Hull speed of vessel and hull length of vessel has a direct correlation. If a swimmer want to increase speed length of body outside of water must be lengthened on the other hand under water parts should be longer to reduce water friction and increase balance.
When we look at a swimmer usually a very nice bow wave is visible in front of a good balanced body.
Shape of head is the first part of vessel if you have round head shape bow wave will be larger and also if you have long head it will be narrower. Stroking in to that bow wave and speed of stroke and speed of body is another debate.
Very curious about next parts.
Thank you.
Baha
Thanks, Coach. Hydrodynamics of the hull is more complicated than I understand, I am sure. I use the term ‘hull shape’ in the broadest sense, to include all those details of width, depth, and length, in addition to surface material and shape itself. Human vessels have those same properties.
Many may have observed how a boat’s position and angle in the water changes as velocity increases. We know the hull shape does not change, but as drag increases it creates a bow wave and it pushes the front of the boat upward, making the boat travel at an angle. Similar patterns occur in swimmers but at much smaller velocities but bodies are much lighter vessels.
So when I use the term ‘shape’ or ‘form’ in the next essays it will refer to all those general features of the vessel in one package.
Good article Coach. It serves to illustrate the nature of water resistance, and at the same time point to the fact that initial emphasis should be put to improving hull shape. I would place two lines on the graph, showing two different hypothetical hull shapes, and the potential saving in power available from improved streamlining.

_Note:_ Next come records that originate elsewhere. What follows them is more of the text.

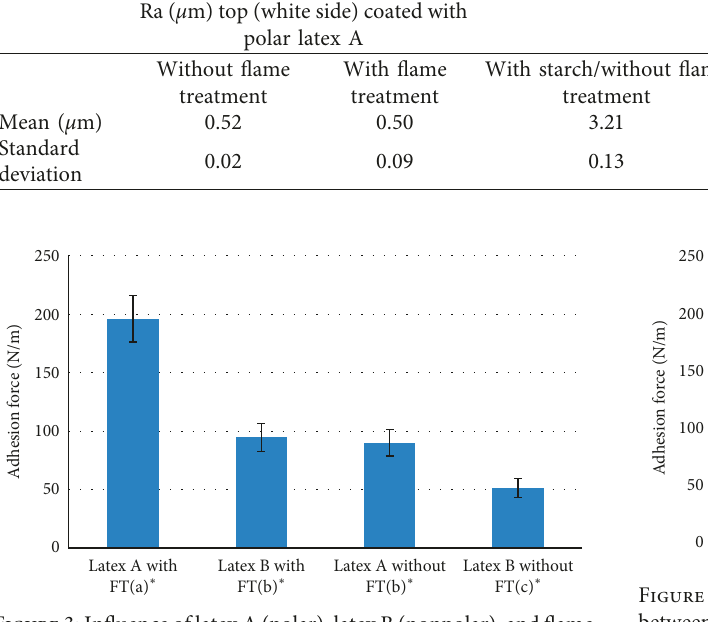
Figure 3: Influence of latex A (polar), latex B (nonpolar), and flame treatment on the adhesion force of polyethylene on the top surface of the paperboard.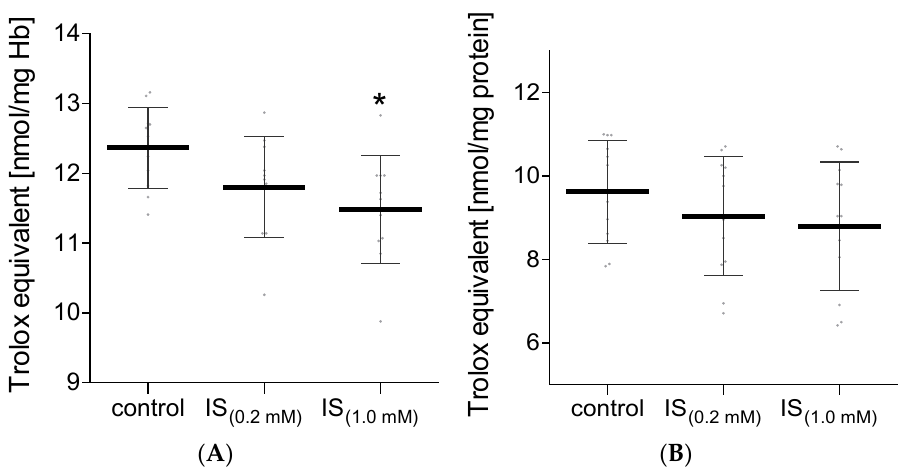
Figure 6. The levels of NEAC in hemolysate ( A ) and plasma ( B ) after incubation with IS, measured using TPTZ. Data are expressed as mean ± standard deviation, n = 12, * p < 0.05—IS (1.0 mM) vs. control. Gray spots: values of single results.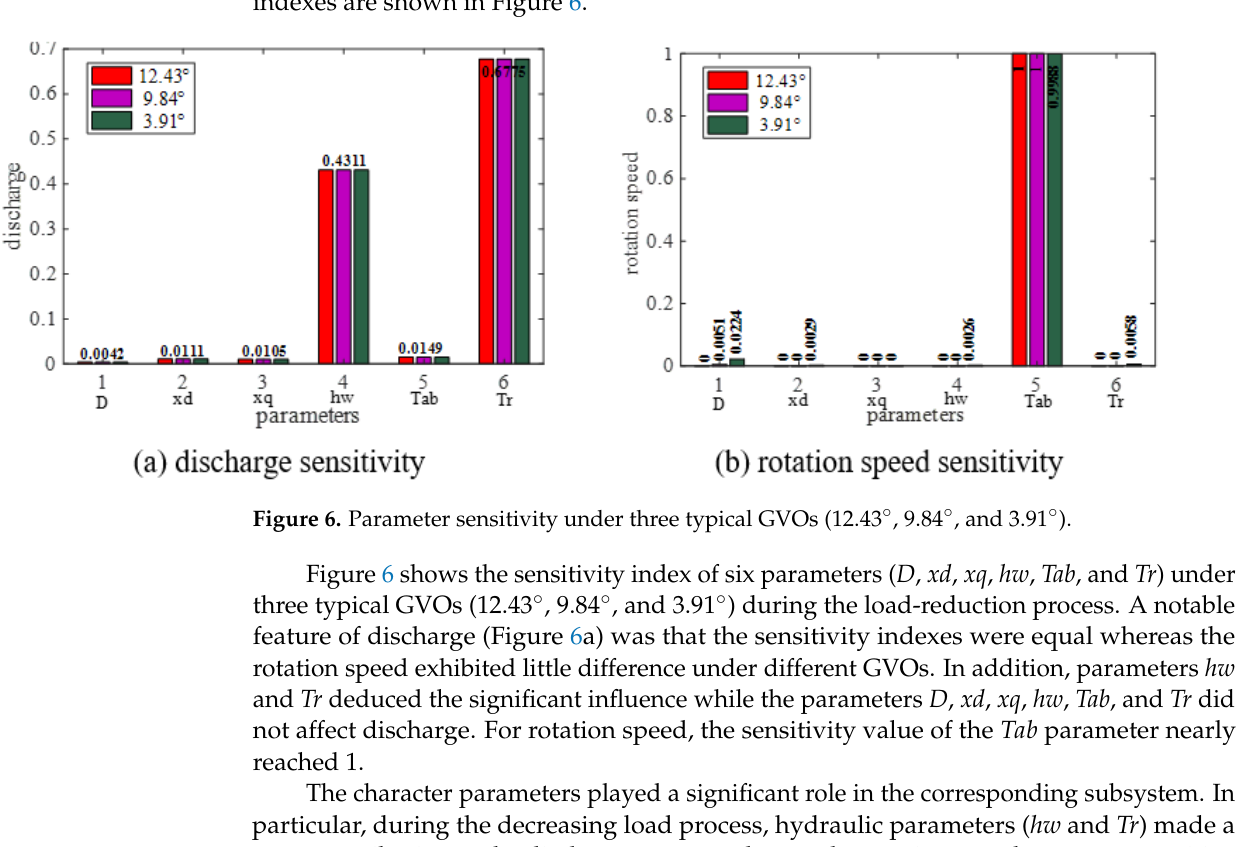
8 of 14 Figure 5. Responses of the HGS during load-reduction process. Table 2. HGS values under typical guide vane openings. Guide Vane Opening (GVO) Timing Point (s) Discharge (m 3 /s)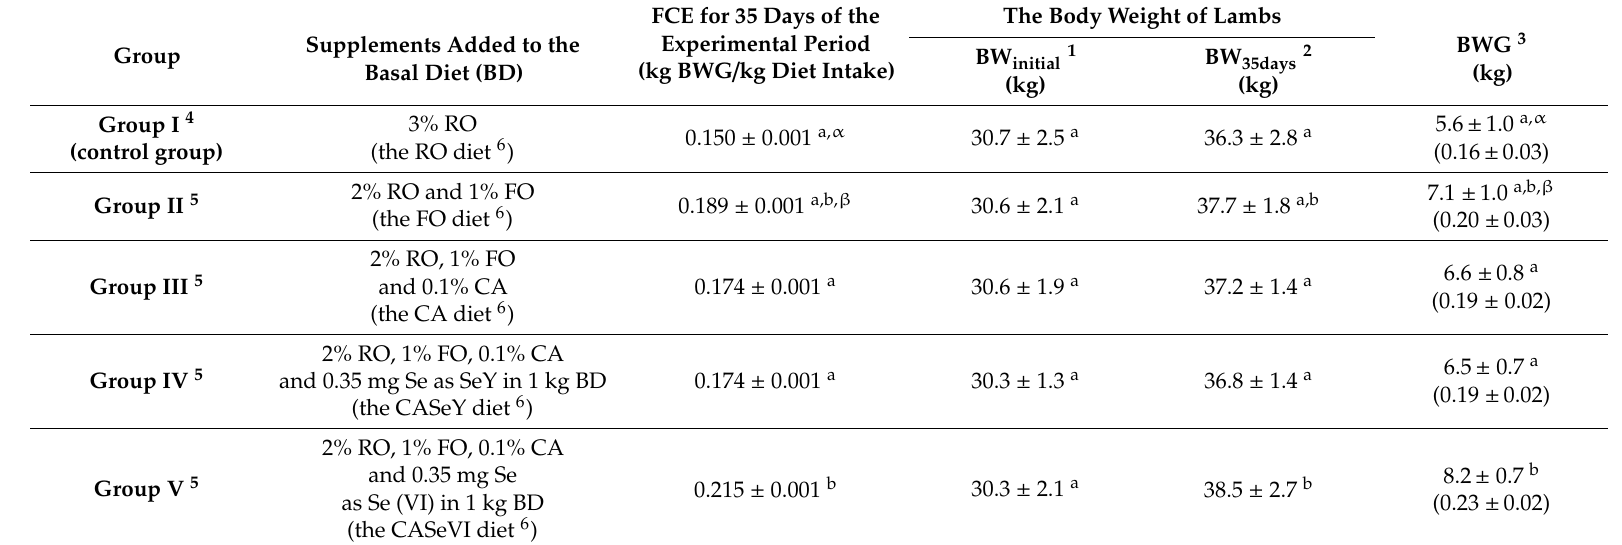
Table 1. The scheme of experiments carried out on lambs, additives added to the rapeseed oil (the RO diet, the control diet) and four experimental diets: fish oil diet (the FO diet), carnosic acid diet (the CA diet), carnosic acid selenium yeast diet (the CASeY diet) and carnosic acid selenium(VI) (the CASeVI diet), feed conversion e ffi ciency (FCE), body weight (BW), and body weight gain (BWG) of sheep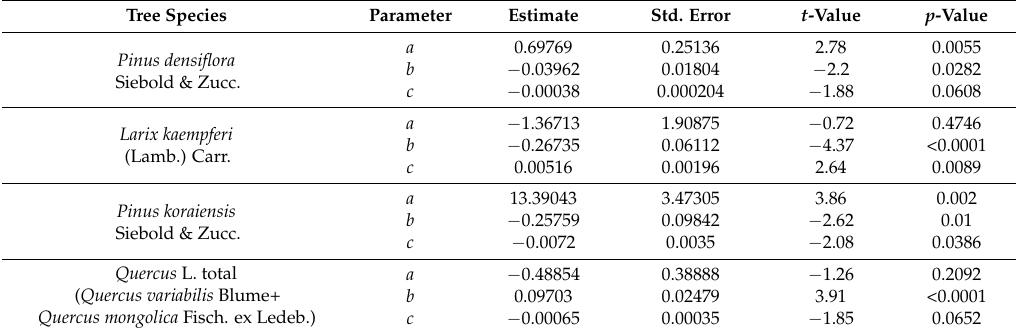
Table 5. Estimated parameters and associated standard errors for Equation (4) by using residuals and climate factors for each tree species.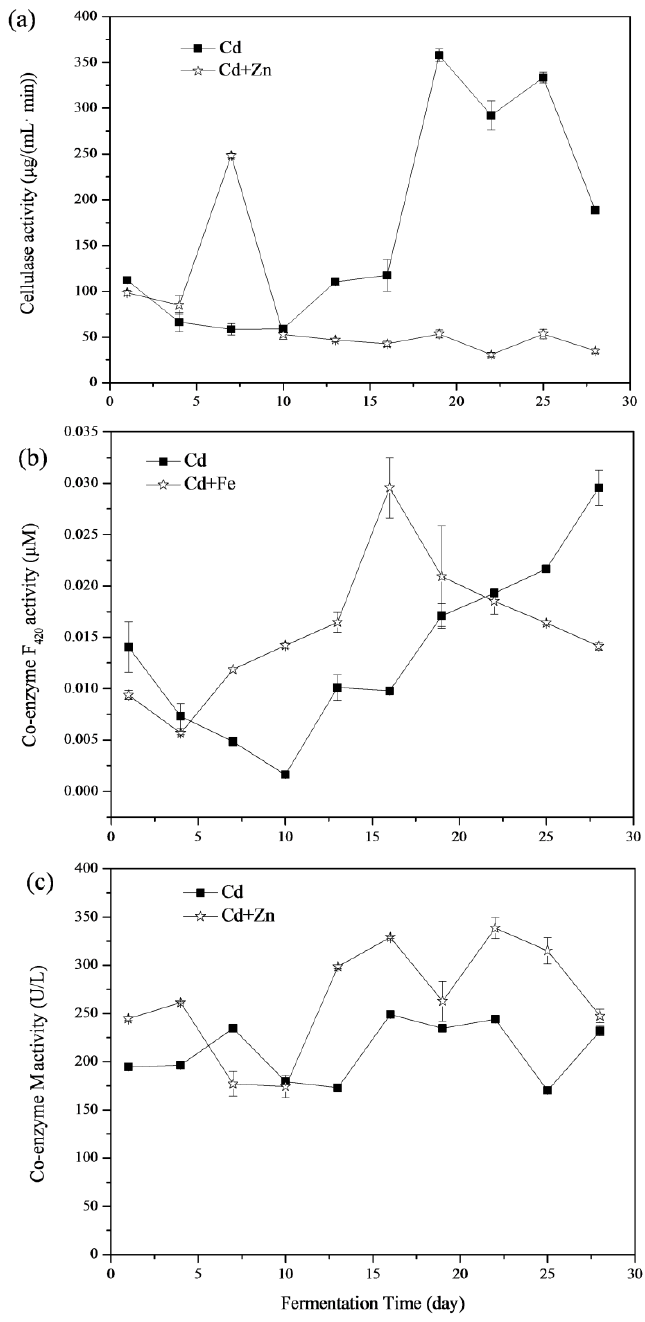
Figure 7. Impact of Cd and Cd+Zn addition on cellulase activity ( a ) coenzyme F 420 activity, ( b ) Figure7. ImpactofCdandCd + Znadditiononcellulaseactivity( a )coenzymeF 420 activity, ( b )coenzyme coenzyme M, and ( c ) activity during the fermentation. M, and ( c ) activity during the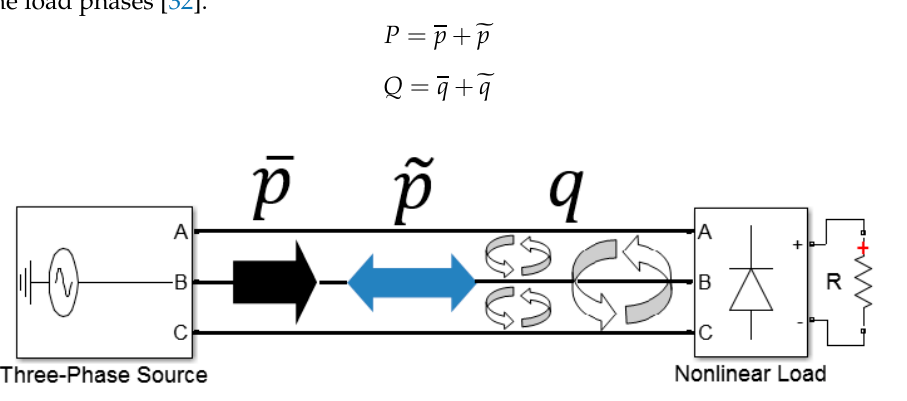
Figure 3. Power components of P-Q theory.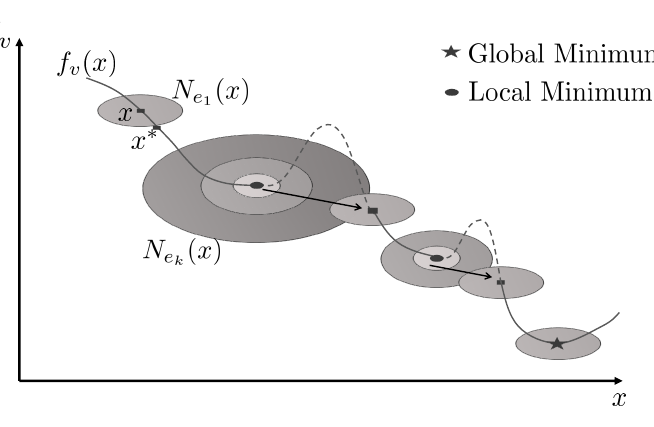
Figure 3. The VNS algorithm. Adapted from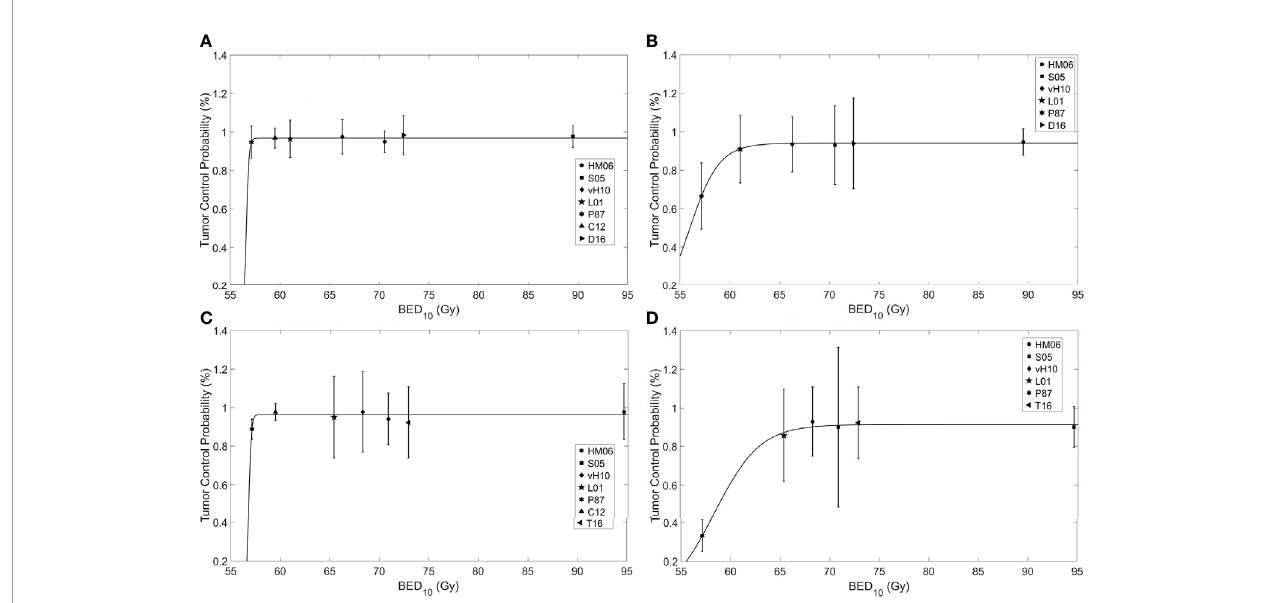
FIGURE 2 | Fitting of a tumor control probability (TCP) model to reported clinical data for basal cell carcinoma (BCC) of size (A) ≤ 2 cm and (B) >2 cm, and cutaneous squamous cell carcinoma (cSCC) of size (C) ≤ 2 and (D) >2 cm. The abscissa is the biological effective dose calculated using the linear quadratic model with a / b = 10 Gy (BED 10 ), while the ordinate is the TCP. HM06, Herna ́ ndez-Machin et al., 2006 (10) (circle); S05, Schulte et al., 2005 (12) (square); VH10, van Hezewijk et al., 2010 (13) (diamond); L01, Locke et al., 2001 (5) (pentagram); P87, Petrovich et al., 1987 (11) (hexagram); Co12, Cognetta et al., 2012 (4) (upward pointing triangle); D16, Duinkerken et al., 2016 (14) (right pointing triangle); T16, Terra et al., 2016 (15) (left pointing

A minor correction. The relation between velocity and power is P=K*V^3 (K is a constant), and as such, does not reach a limit. There will always be some speed increase with additional power.
Hi Isaac. I always appreciate your observant engineering eye. In this case I had in mind the drag (friction) equation in fluid dynamics noted in the equation on this page. https://en.wikipedia.org/wiki/Drag_%28physics%29
I am referring to the concepts of hull speed, and velocity to drag (water resistance) relationship, and how a human will reach a power limit – we might imagine a boat motor of extraordinary (and impractical) size, but we all intuitively know humans have a limit to the motor size (ability to generate more power) and we imagine our current olympic athletes are probably working close to that limit. Therefore, for all practical purposes, the curve must flatten (or go vertical on my graph). Actually, I am inclined to think it would actually curve backward (to the left on my graph) because a human trying to generate more force would so contort his body shape that he would actually go slower and slower at higher and higher power because he essentially stops moving through water and just moves more water around (as Coach Terry puts it).
And, you have anticipated the double graph I will present in Part 2!